February 12, 2008 - 8:30am

Hey Aaron,

I don't know if it's new policy, but there wasn't even a summary for this item in my Google Reader feed. Perhaps you could add a couple of descriptive lines, at least?

February 12, 2008 - 5:17pm

I will put a few lines in for the next post...the last two posts were hard for me to describe though.

February 12, 2008 - 10:16am

Hi Aaron,
I love to visit your site, but as eoin mentioned it would be appreciated if you can have full feed for the readers.

The detailed summary of the book gave me totally new prespective on looking at things and information.

Thanks
Vijay

February 12, 2008 - 5:17pm

Hi Vijay
I am having issues trying to figure out how to set up Drupal to do that. My iGoogle feed was screwed up so I took off the redirect to the full feed so it would update. And I toyed with it some more and it started updating, but it only gave partial feeds.

These last couple posts were hard to write meaningful descriptions for.

I will try to switch back to full feed again soon and see if I can get it to work with iGoogle.

February 12, 2008 - 10:43am

My son (in kindergarten) plays videogames and watches fansub anime -- we keep him completely away from commercial television except when we're visiting family. One of the reasons we like video games is that they don't have advertising in them. I hope it stays that way.

February 12, 2008 - 5:12pm

Microsoft owns Xbox and bought Massive, Inc. Massive targets ads in video games.

Google bought AdScape, a video game ad start up.

February 12, 2008 - 11:20am

Hi Aaron,

Fascinating post. I think it's an unfortunate truth that most people these days are so busy (or inefficient with their time) that even if they wanted to explore alternate viewpoints to their own belief systems they simply wouldn't have the time or energy to do so. It's less challenging to go back to the same biased news sources over and over again. And even if we did have more hours in the day, I suspect that most people would not change their information gathering habits anyway; it's rare the bird that has a real hunger for that often bitter pill of truth.

And, yes, the result will probably continue to be that the most outspoken and fundamentalist idealogues will gain traction and readership/viewership.

Thanks for mixing up the posts and keeping things interesting.

Jeff

February 12, 2008 - 1:35pm

Hey Aaron great post and the idea you mentioned about reinforcing your own beliefs is called "echo chamber"

What the internet is missing today is what made it so great in the early 90s.

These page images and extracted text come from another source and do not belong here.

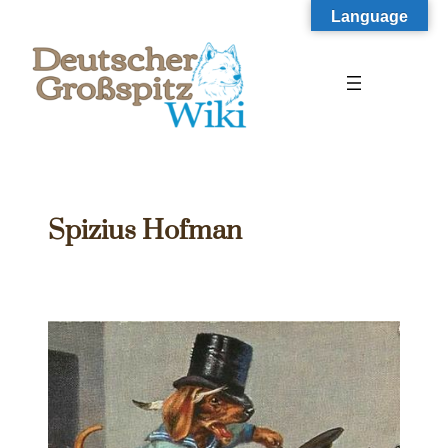
Zum
Language
Inhalt
springen
Spizius Hofman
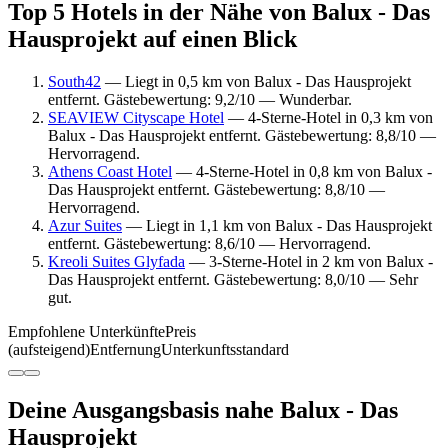
Top 5 Hotels in der Nähe von Balux - Das
Hausprojekt auf einen Blick
South42
— Liegt in 0,5 km von Balux - Das Hausprojekt
entfernt. Gästebewertung: 9,2/10 — Wunderbar.
SEAVIEW Cityscape Hotel
— 4-Sterne-Hotel in 0,3 km von
Balux - Das Hausprojekt entfernt. Gästebewertung: 8,8/10 —
Hervorragend.
Athens Coast Hotel
— 4-Sterne-Hotel in 0,8 km von Balux -
Das Hausprojekt entfernt. Gästebewertung: 8,8/10 —
Hervorragend.
Azur Suites
— Liegt in 1,1 km von Balux - Das Hausprojekt
entfernt. Gästebewertung: 8,6/10 — Hervorragend.
Kreoli Suites Glyfada
— 3-Sterne-Hotel in 2 km von Balux -
Das Hausprojekt entfernt. Gästebewertung: 8,0/10 — Sehr
gut.
Empfohlene Unterkünfte
Preis
(aufsteigend)
Entfernung
Unterkunftsstandard
Deine Ausgangsbasis nahe Balux - Das
Hausprojekt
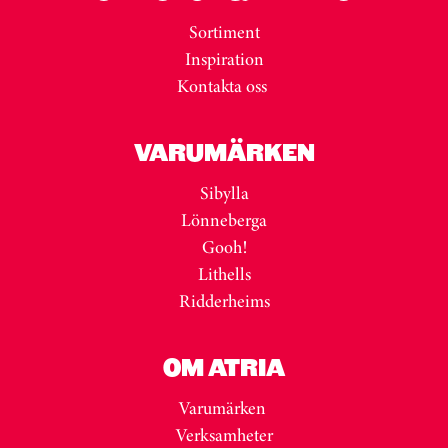
Sortiment
Inspiration
Kontakta oss
VARUMÄRKEN
Sibylla
Lönneberga
Gooh!
Lithells
Ridderheims
OM ATRIA
Varumärken
Verksamheter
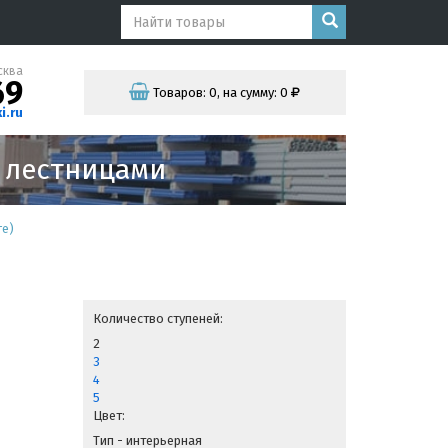
сква
69
Товаров:
0
,
на сумму:
0
i.ru
и лестницами
ге)
Количество ступеней:
2
3
4
5
Цвет:
Тип - интерьерная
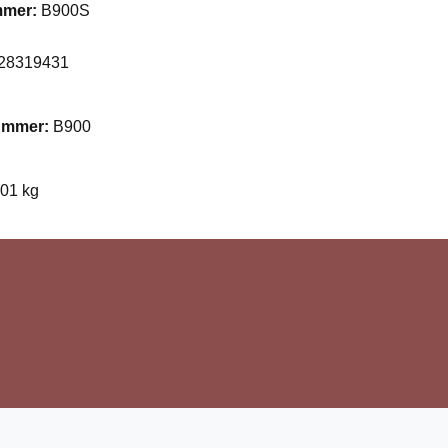
mmer:
B900S
28319431
nummer:
B900
001 kg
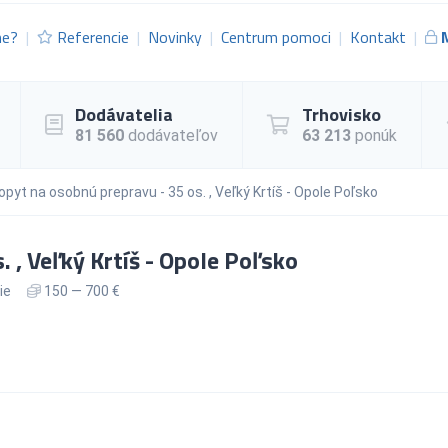
me?
Referencie
Novinky
Centrum pomoci
Kontakt
Dodávatelia
Trhovisko
81 560
dodávateľov
63 213
ponúk
opyt na osobnú prepravu - 35 os. , Veľký Krtíš - Opole Poľsko
 , Veľký Krtíš - Opole Poľsko
ie
150 — 700 €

The ability to discover new content and information. I honestly believe sites like stumble upon and digg should be used in such fashion.

There always be "sheeple" people who follow the crowd, and the internet or any other channel will not change that.

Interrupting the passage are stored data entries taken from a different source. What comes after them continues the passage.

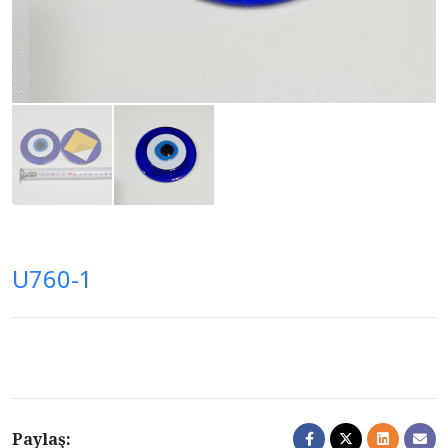
U760-1
Paylaş:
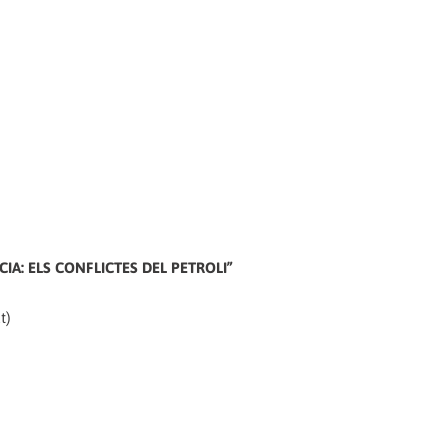
IA: ELS CONFLICTES DEL PETROLI”
t)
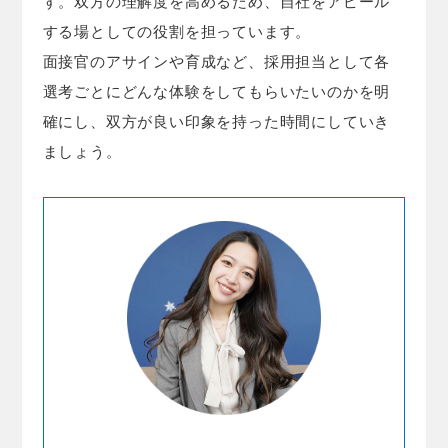
す。双方の理解度を高めるため、自社をアピール
する場としての役割を担っています。
面接官のアサインや育成など、採用担当として各
選考ごとにどんな体験をしてもらいたいのかを明
確にし、双方が良い印象を持った時間にしていき
ましょう。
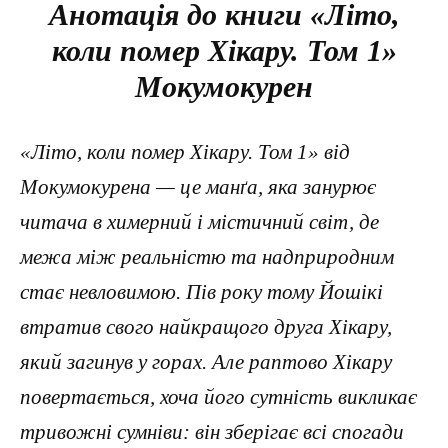
Анотація до книги «Літо,
коли помер Хікару. Том 1»
Мокумокурен
«Літо, коли помер Хікару. Том 1» від
Мокумокурена — це манґа, яка занурює
читача в химерний і містичний світ, де
межа між реальністю та надприродним
стає невловимою. Пів року тому Йошікі
втратив свого найкращого друга Хікару,
який загинув у горах. Але раптово Хікару
повертається, хоча його сутність викликає
тривожні сумніви: він зберігає всі спогади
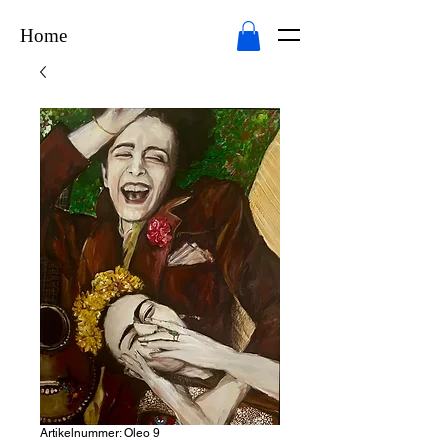
Home
Artikelnummer: Oleo 9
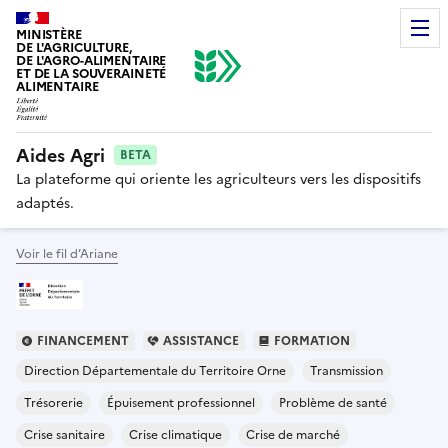
MINISTÈRE
DE L'AGRICULTURE,
DE L'AGRO-ALIMENTAIRE
ET DE LA SOUVERAINETÉ
ALIMENTAIRE
Aides Agri
BETA
La plateforme qui oriente les agriculteurs vers les dispositifs
adaptés.
Voir le fil d’Ariane
FINANCEMENT
ASSISTANCE
FORMATION
Direction Départementale du Territoire Orne
Transmission
Trésorerie
Épuisement professionnel
Problème de santé
Crise sanitaire
Crise climatique
Crise de marché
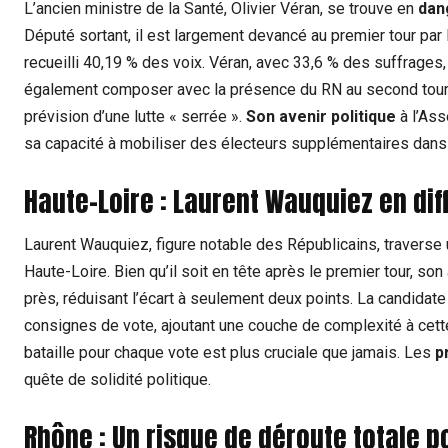
L’ancien ministre de la Santé, Olivier Véran, se trouve en
dan
Député sortant, il est largement devancé au premier tour par 
recueilli 40,19 % des voix. Véran, avec 33,6 % des suffrages, 
également composer avec la présence du RN au second tour. 
prévision d’une lutte « serrée ».
Son avenir politique
à l’Ass
sa capacité à mobiliser des électeurs supplémentaires dans
Haute-Loire : Laurent Wauquiez en diff
Laurent Wauquiez, figure notable des Républicains, traverse u
Haute-Loire. Bien qu’il soit en tête après le premier tour, so
près, réduisant l’écart à seulement deux points. La candidate
consignes de vote, ajoutant une couche de complexité à cette 
bataille pour chaque vote est plus cruciale que jamais. Les
p
quête de solidité politique.
Rhône : Un risque de déroute totale 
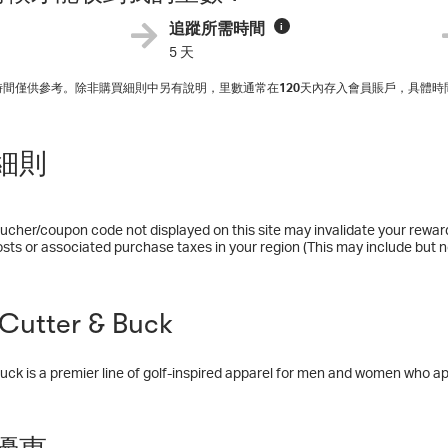
追蹤所需時間
i
5 天
入時間僅供參考。除非購買細則中另有說明，里數通常在
120
天內存入會員賬戶，具體時
細則
ucher/coupon code not displayed on this site may invalidate your rewar
osts or associated purchase taxes in your region (This may include but no
utter & Buck
uck is a premier line of golf-inspired apparel for men and women who ap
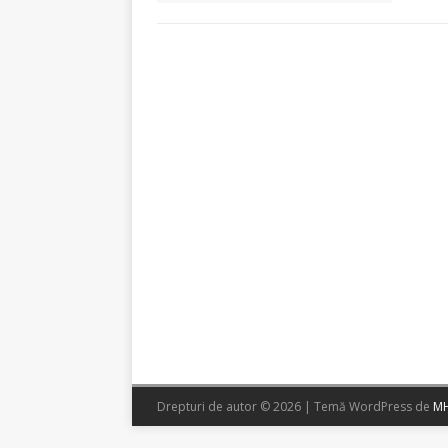
Drepturi de autor © 2026 | Temă WordPress de
MH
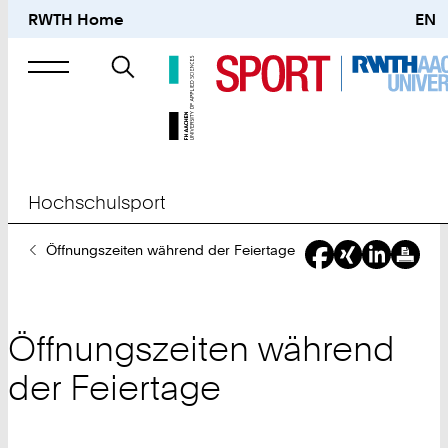
RWTH Home
EN
Suche
nach
Hochschulsport
Sie
Öffnungszeiten während der Feiertage
sind
hier:
Öffnungszeiten während
der Feiertage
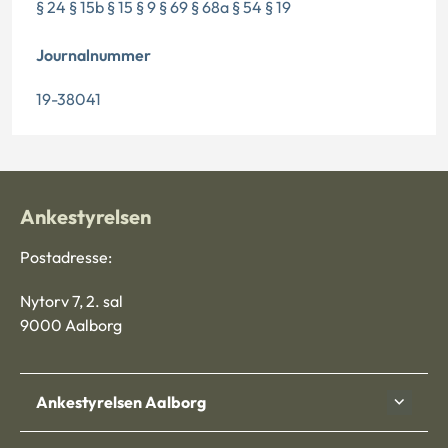
§ 24 § 15b § 15 § 9 § 69 § 68a § 54 § 19
Journalnummer
19-38041
Ankestyrelsen
Postadresse:
Nytorv 7, 2. sal
9000 Aalborg
Ankestyrelsen Aalborg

Keep blogging, keep linking to good content, and hopefully those few who decided to poke their head above the herd will hear your message.

February 12, 2008 - 5:11pm

But that is part of the issue. The stories that appeal to Digg users well enough to make the homepage are rarely what I would deem "useful content."

The selfish biased self-aggrandizing misinformation gets a lot of exposure because it is easy to vote for without thinking through. It causes a quick reaction and clicking the vote button is easy.

February 13, 2008 - 8:59am

One of the reasons we like video games is that they don't have advertising in them. I hope it stays that way.

Does your son play Need For Speed? If not, don't let him. The game revolves around brands of cars. Interesting how the actual content is improved when there are ads.